I think the answer, especially for NFP promoters, is to keep it simple! We must remember our audience. A general resource, such as the Focus Sheet above, only makes sense if the concepts are simple, clear, and accurate. "OM" and "STM" as NFP terms have undergone their own growth. They are popular references to single-indexed (OM) and multi-indexed (STM) natural methods. If a popular NFP term is used as above--including its definition--they should not confuse or mislead the novice. But the jury may be out on this topic. Should NFP promoters continue to refer to all multi-indexed NFP methods as "STM" and all mucus methods as "OM?" Or, should we in the NFP community try to change the language? We could call all multi-indexed methods just that--"MIM." Likewise, we could refer to single-indexed methods as "SIM." What do you think?
Until I hear from you, and until all NFP teacher training programs are in agreement--my guess is that we will continue to rely on "STM" and "OM" to indicate those methods which we so ardently provide in the dioceses.
T. Notare, Managing Editor
"Dr. Klaus Clarifies"
In response to correspondence, clarification on the effectiveness rates cited for the natural methods are in order: the figures for method related pregnancies were taken from James Trussell's computation provided for the Food and Drug Administration's authoritative package inserts for all contraceptive medications. As such, I accepted the "worst case scenario" so that we would not be in conflict with the information available to most of the medical profession in this country. The user related category was likewise taken from Trussell but modified in light of studies published in peer-reviewed journals. At the time the Focus sheet was written additional NFP studies, some unpublished, were not available. If this information is taken into consideration the rate for method related pregnancies with the Ovulation Method is "0-3%," and "0.51-14.9%" for user-related pregnancies.
Another correspondent had questions concerning projected use-effectiveness figures for all methods listed for a five-year period. His projections were highly theoretical, but based on the correct supposition that couples expect to be sexually active not only for one year but during most of their marriage. He observes that with prolonged use of any method, unplanned pregnancies generally arise.
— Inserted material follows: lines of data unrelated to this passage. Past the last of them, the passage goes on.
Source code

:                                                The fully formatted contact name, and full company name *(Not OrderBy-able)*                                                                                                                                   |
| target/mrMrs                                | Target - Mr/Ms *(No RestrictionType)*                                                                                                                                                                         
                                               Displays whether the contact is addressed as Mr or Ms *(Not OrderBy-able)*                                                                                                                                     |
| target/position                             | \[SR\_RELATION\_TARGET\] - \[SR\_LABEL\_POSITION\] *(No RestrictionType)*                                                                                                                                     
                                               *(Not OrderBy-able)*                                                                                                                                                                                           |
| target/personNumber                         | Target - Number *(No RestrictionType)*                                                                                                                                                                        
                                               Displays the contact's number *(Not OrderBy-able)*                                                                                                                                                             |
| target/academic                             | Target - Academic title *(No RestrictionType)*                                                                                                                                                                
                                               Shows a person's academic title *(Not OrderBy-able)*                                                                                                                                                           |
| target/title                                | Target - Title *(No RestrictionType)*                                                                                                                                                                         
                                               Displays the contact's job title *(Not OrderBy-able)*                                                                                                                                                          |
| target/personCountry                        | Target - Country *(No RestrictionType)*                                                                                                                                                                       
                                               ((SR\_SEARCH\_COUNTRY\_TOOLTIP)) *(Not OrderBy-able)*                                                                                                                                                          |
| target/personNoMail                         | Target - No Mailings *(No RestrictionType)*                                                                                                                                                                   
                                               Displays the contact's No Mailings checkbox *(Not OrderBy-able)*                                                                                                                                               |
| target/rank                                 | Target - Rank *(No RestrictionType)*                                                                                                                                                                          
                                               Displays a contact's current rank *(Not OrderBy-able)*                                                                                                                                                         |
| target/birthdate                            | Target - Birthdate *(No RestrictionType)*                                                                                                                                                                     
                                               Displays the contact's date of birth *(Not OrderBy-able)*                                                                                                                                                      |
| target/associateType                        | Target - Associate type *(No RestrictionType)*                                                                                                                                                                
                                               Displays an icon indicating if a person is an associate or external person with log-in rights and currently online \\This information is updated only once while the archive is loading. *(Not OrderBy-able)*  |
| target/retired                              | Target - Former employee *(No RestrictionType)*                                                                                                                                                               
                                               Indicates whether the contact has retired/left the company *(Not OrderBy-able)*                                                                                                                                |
With regard to the definitions of words associated with effectiveness studies, while Trussell and Kost use the terms "perfect use" and "imperfect use," the FDA package insert states "perfect use" and "typical use in the first 12 months of use." The Focus sheet did not include the words "in the first 12 months of use" because of space constraints and therefore may have confused some readers. That will be corrected in a reprinting of the resource. Meanwhile, for a fuller discussion of this issue see my article "Terminology in Natural Family Planning Revisitied" in Linacre Quarterly (February 2000).